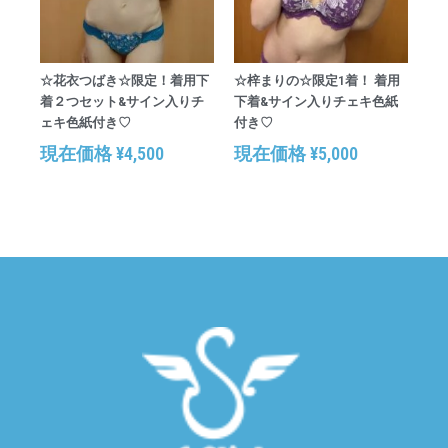
☆花衣つばき☆限定！着用下
☆梓まりの☆限定1着！ 着用
着２つセット&サイン入りチ
下着&サイン入りチェキ色紙
ェキ色紙付き♡
付き♡
現在価格
¥
4,500
現在価格
¥
5,000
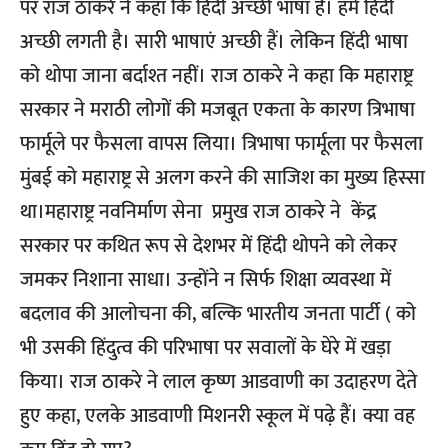
पर राज ठाकरे ने कहा कि हिंदी अच्छी भाषा है। हमें हिंदी
अच्छी लगती है। सारी भाषाएं अच्छी हैं। लेकिन हिंदी भाषा
को थोपा जाना बर्दाश्त नहीं। राज ठाकरे ने कहा कि महाराष्ट्र
सरकार ने मराठी लोगों की मजबूत एकता के कारण त्रिभाषा
फार्मूले पर फैसला वापस लिया। त्रिभाषा फार्मूला पर फैसला
मुंबई को महाराष्ट्र से अलग करने की साजिश का मुख्य हिस्सा
था।महाराष्ट्र नवनिर्माण सेना प्रमुख राज ठाकरे ने केंद्र
सरकार पर कथित रूप से देशभर में हिंदी थोपने को लेकर
जमकर निशाना साधा। उन्होंने न सिर्फ शिक्षा व्यवस्था में
बदलाव की आलोचना की, बल्कि भारतीय जनता पार्टी ( को
भी उसकी हिंदुत्व की परिभाषा पर सवालों के घेरे में खड़ा
किया। राज ठाकरे ने लाल कृष्ण आडवाणी का उदाहरण देते
हुए कहा, एलके आडवाणी मिशनरी स्कूल में पढ़े हैं। क्या वह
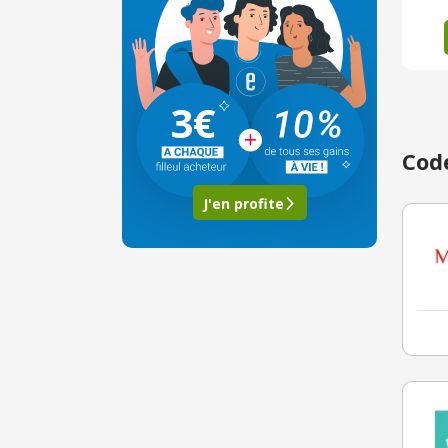
3€
Code
J'en profite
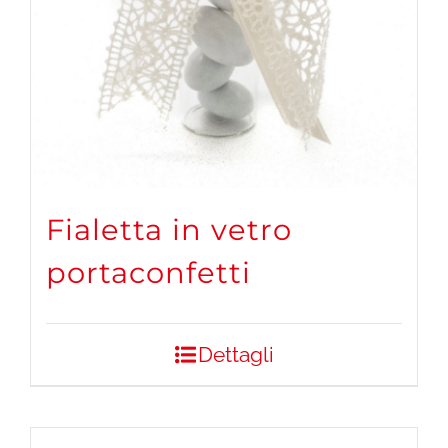
Fialetta in vetro
portaconfetti
Dettagli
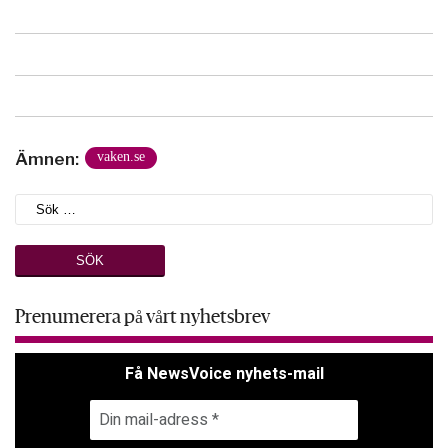
Ämnen:
vaken.se
Prenumerera på vårt nyhetsbrev
Få NewsVoice nyhets-mail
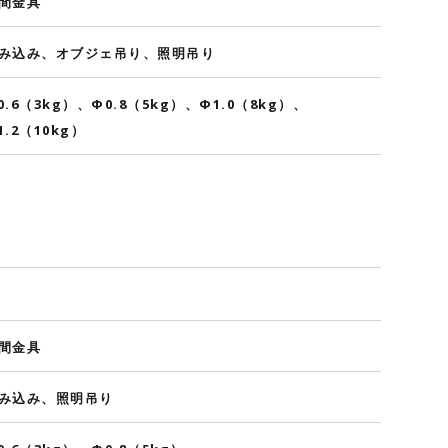
間金具
み込み、オブジェ吊り、照明吊り
0.6（3kg）、Φ0.8（5kg）、Φ1.0（8kg）、
1.2（10kg）
間金具
み込み、照明吊り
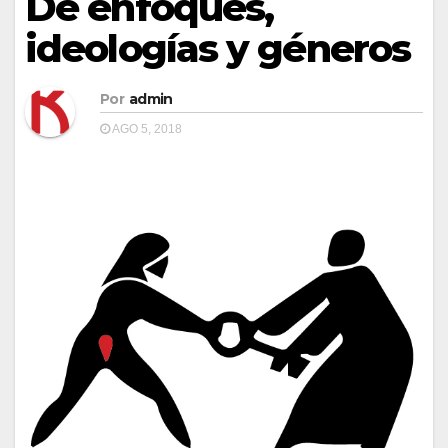
De enfoques,
ideologías y géneros
Por
admin
AGO 5, 2018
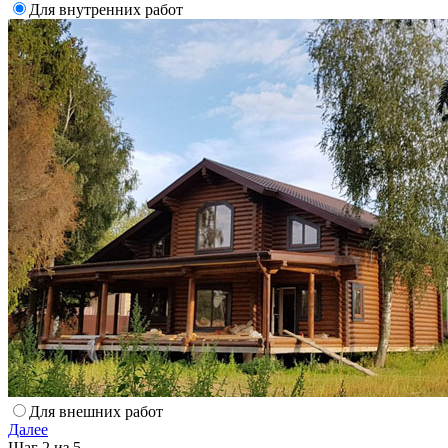
Для внутренних работ
Для внешних работ
Далее
Шаг 2 из 5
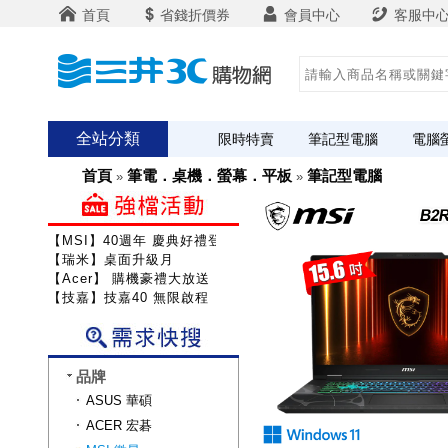
首頁
省錢折價券
會員中心
客服中
全站分類
限時特賣
筆記型電腦
電腦
首頁
筆電．桌機．螢幕．平板
筆記型電腦
»
»
【MSI】40週年 慶典好禮登錄送
【瑞米】桌面升級月
【Acer】 購機豪禮大放送
【技嘉】技嘉40 無限啟程
品牌
ASUS 華碩
ACER 宏碁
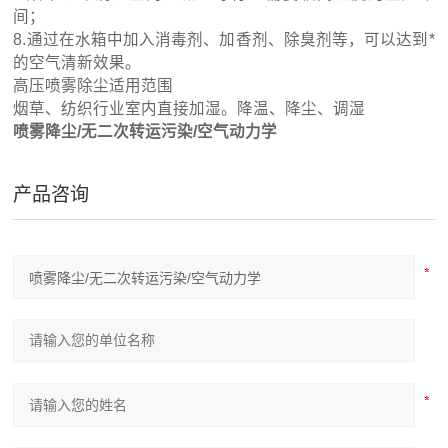
间；
8.通过在水箱中加入消毒剂、加香剂、除臭剂等，可以达到*
的空气清新效果。
高压喷雾除尘适用范围
烟草、纺织行业室内直接加湿。降温、降尘、调湿
喷雾降尘/无二次转运污染/空气动力学
产品咨询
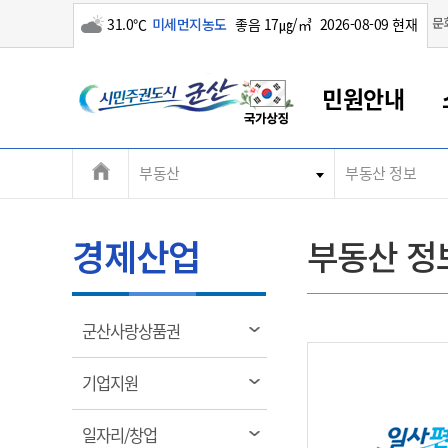
구름많음
문
31.0℃
미세먼지농도
좋음 17㎍/㎥
2026-08-09 현재
시
민원안내
민
전
부동산
부동산 정보
군산새만금
민원안내
소통참여
생활복지
경제산업
정보공개
군산소개
전북소개
주
군산에서 시작되는 새만금
전북특별자치도 소개
군산사랑상품권
민원창구안내
정보공개제도
복지/보건
시정알림
군산시 비전
체
권
민원이용안내
시정소식
인구정책
상품권 안내
제도안내
전북특별자치도란?
메
경제산업
부동산 정
민원수수료
시험/채용
통합돌봄
상품권 공지사항
비공개대상정보
전북특별자치도 용어 Q&A
뉴
도
종합민원창구
보도자료
주민복지
상품권 Q&A
불복구제절차
자료실
시
아름다운 배려창구
행사안내
아동/청소년
상품권 이용규약
수수료
열
군산사랑상품권
홍보영상 게시판
토지정보민원창구
행사일정표
여성/가족
판매대행점 조회
정보공개서식
림
군
대표전화
대표전화
대표전화
대표전화
대표전화
대표전화
대표전화
대표전화
063-454-4000
063-454-4000
063-454-4000
063-454-4000
063-454-4000
063-454-4000
063-454-4000
063-454-4000
열
기업지원
무인민원발급기
교육안내
노인복지
지류상품권 재고조회
림
산
보건소식
장애인복지
부서 및 담당자 연락처
부서 및 담당자 연락처
부서 및 담당자 연락처
부서 및 담당자 연락처
부서 및 담당자 연락처
부서 및 담당자 연락처
부서 및 담당자 연락처
부서 및 담당자 연락처
열
일자리/창업
고시공고
사회서비스(바우처)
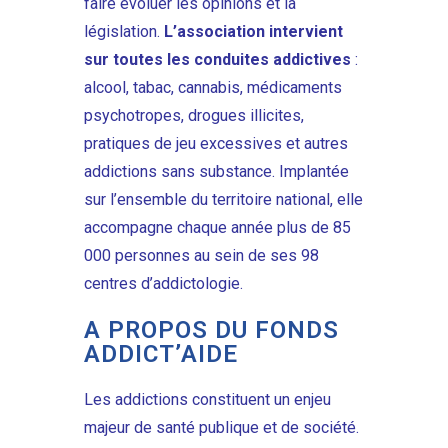
faire évoluer les opinions et la
législation.
L’association
intervient
sur toutes les conduites addictives
:
alcool, tabac, cannabis, médicaments
psychotropes, drogues illicites,
pratiques de jeu excessives et autres
addictions sans substance. Implantée
sur l’ensemble du territoire national, elle
accompagne chaque année plus de 85
000 personnes au sein de ses 98
centres d’addictologie.
A PROPOS DU FONDS
ADDICT’AIDE
Les addictions constituent un enjeu
majeur de santé publique et de société.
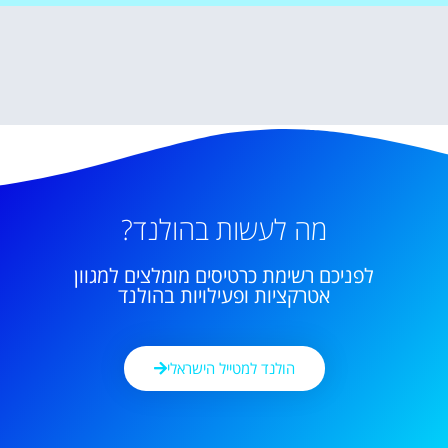
מה לעשות בהולנד?
לפניכם רשימת כרטיסים מומלצים למגוון
אטרקציות ופעילויות בהולנד
הולנד למטייל הישראלי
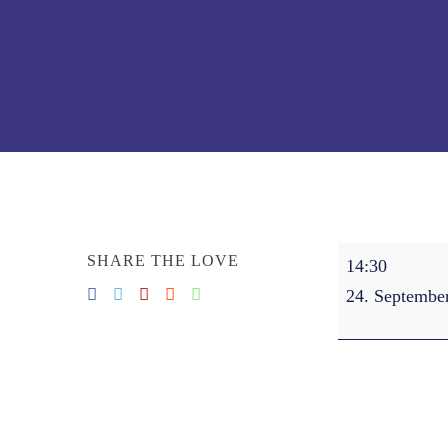
Seniorennachm
SHARE THE LOVE
14:30
24. Septembe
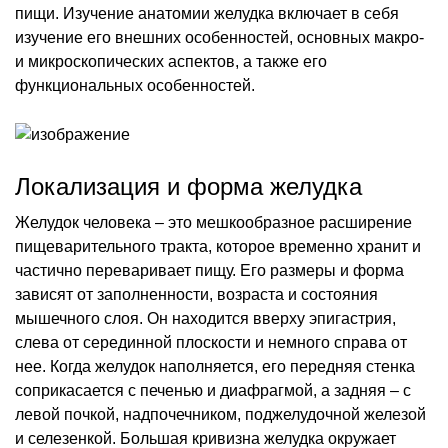
пищи. Изучение анатомии желудка включает в себя
изучение его внешних особенностей, основных макро-
и микроскопических аспектов, а также его
функциональных особенностей.
Локализация и форма желудка
Желудок человека – это мешкообразное расширение
пищеварительного тракта, которое временно хранит и
частично переваривает пищу. Его размеры и форма
зависят от заполненности, возраста и состояния
мышечного слоя. Он находится вверху эпигастрия,
слева от серединной плоскости и немного справа от
нее. Когда желудок наполняется, его передняя стенка
соприкасается с печенью и диафрагмой, а задняя – с
левой почкой, надпочечником, поджелудочной железой
и селезенкой. Большая кривизна желудка окружает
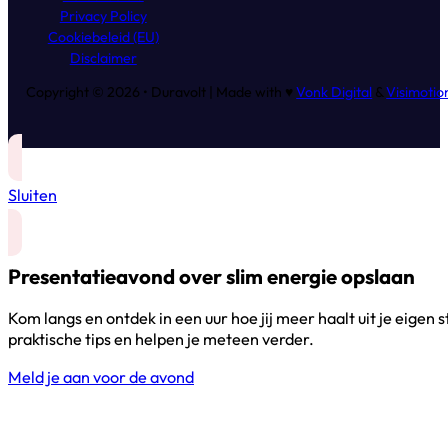
Privacy Policy
Cookiebeleid (EU)
Disclaimer
Copyright © 2026 • Duravolt | Made with ♥
Vonk Digital
&
Visimotio
Sluiten
Presentatieavond over slim energie opslaan
Kom langs en ontdek in een uur hoe jij meer haalt uit je eigen 
praktische tips en helpen je meteen verder.
Meld je aan voor de avond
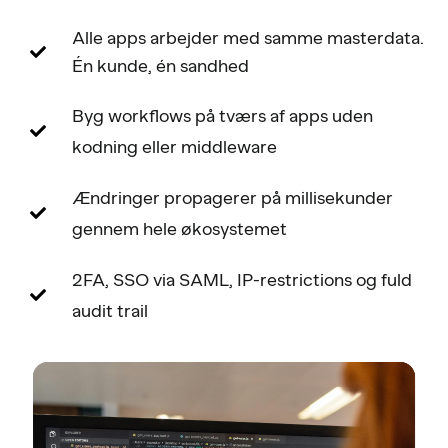
Alle apps arbejder med samme masterdata.
Én kunde, én sandhed
Byg workflows på tværs af apps uden
kodning eller middleware
Ændringer propagerer på millisekunder
gennem hele økosystemet
2FA, SSO via SAML, IP-restrictions og fuld
audit trail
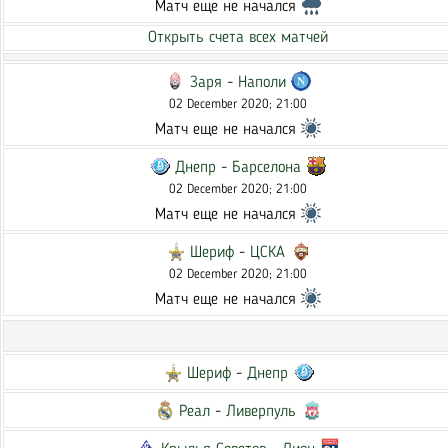
Матч еще не начался
Открыть счета всех матчей
Заря
-
Наполи
02 December 2020; 21:00
Матч еще не начался
Днепр
-
Барселона
02 December 2020; 21:00
Матч еще не начался
Шериф
-
ЦСКА
02 December 2020; 21:00
Матч еще не начался
Шериф
-
Днепр
Реал
-
Ливерпуль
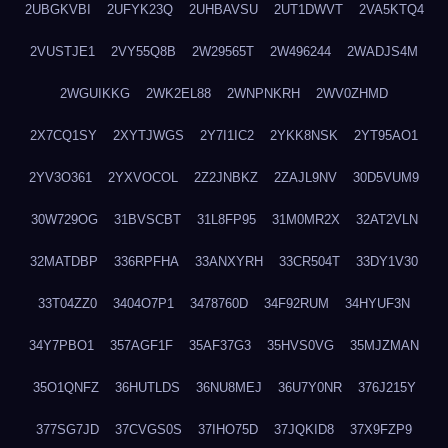
2UBGKVBI
2UFYK23Q
2UHBAVSU
2UT1DWVT
2VA5KTQ4
2VUSTJE1
2VY55Q8B
2W29565T
2W496244
2WADJS4M
2WGUIKKG
2WK2EL88
2WNPNKRH
2WV0ZHMD
2X7CQ1SY
2XYTJWGS
2Y7I1IC2
2YKK8NSK
2YT95AO1
2YV3O361
2YXVOCOL
2Z2JNBKZ
2ZAJL9NV
30D5VUM9
30W729OG
31BVSCBT
31L8FP95
31M0MR2X
32AT2VLN
32MATDBP
336RPFHA
33ANXYRH
33CR504T
33DY1V30
33T04ZZ0
3404O7P1
3478760D
34F92RUM
34HYUF3N
34Y7PBO1
357AGF1F
35AF37G3
35HVS0VG
35MJZMAN
35O1QNFZ
36HUTLDS
36NU8MEJ
36U7Y0NR
376J215Y
377SG7JD
37CVGS0S
37IHO75D
37JQKID8
37X9FZP9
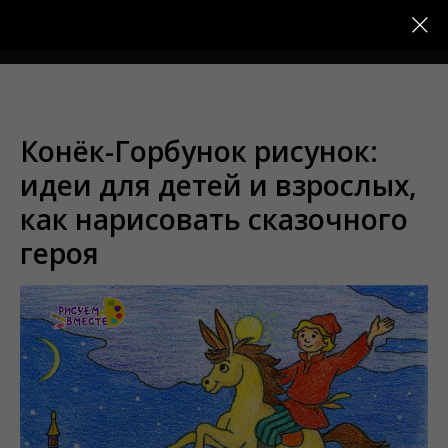
Меню
Конёк-Горбунок рисунок:
идеи для детей и взрослых,
как нарисовать сказочного
героя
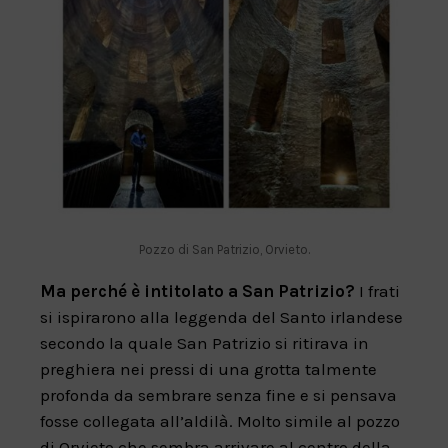
Pozzo di San Patrizio, Orvieto.
Ma perché è intitolato a San Patrizio?
I frati
si ispirarono alla leggenda del Santo irlandese
secondo la quale San Patrizio si ritirava in
preghiera nei pressi di una grotta talmente
profonda da sembrare senza fine e si pensava
fosse collegata all’aldilà. Molto simile al pozzo
di Orvieto che sembra arrivare al centro della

TRY IT:
From the data above, pull out each line that contains the word "внешних" and copy it.

WRITTEN SOLUTION:
Для внешних работ
изучение его внешних особенностей, основных макро-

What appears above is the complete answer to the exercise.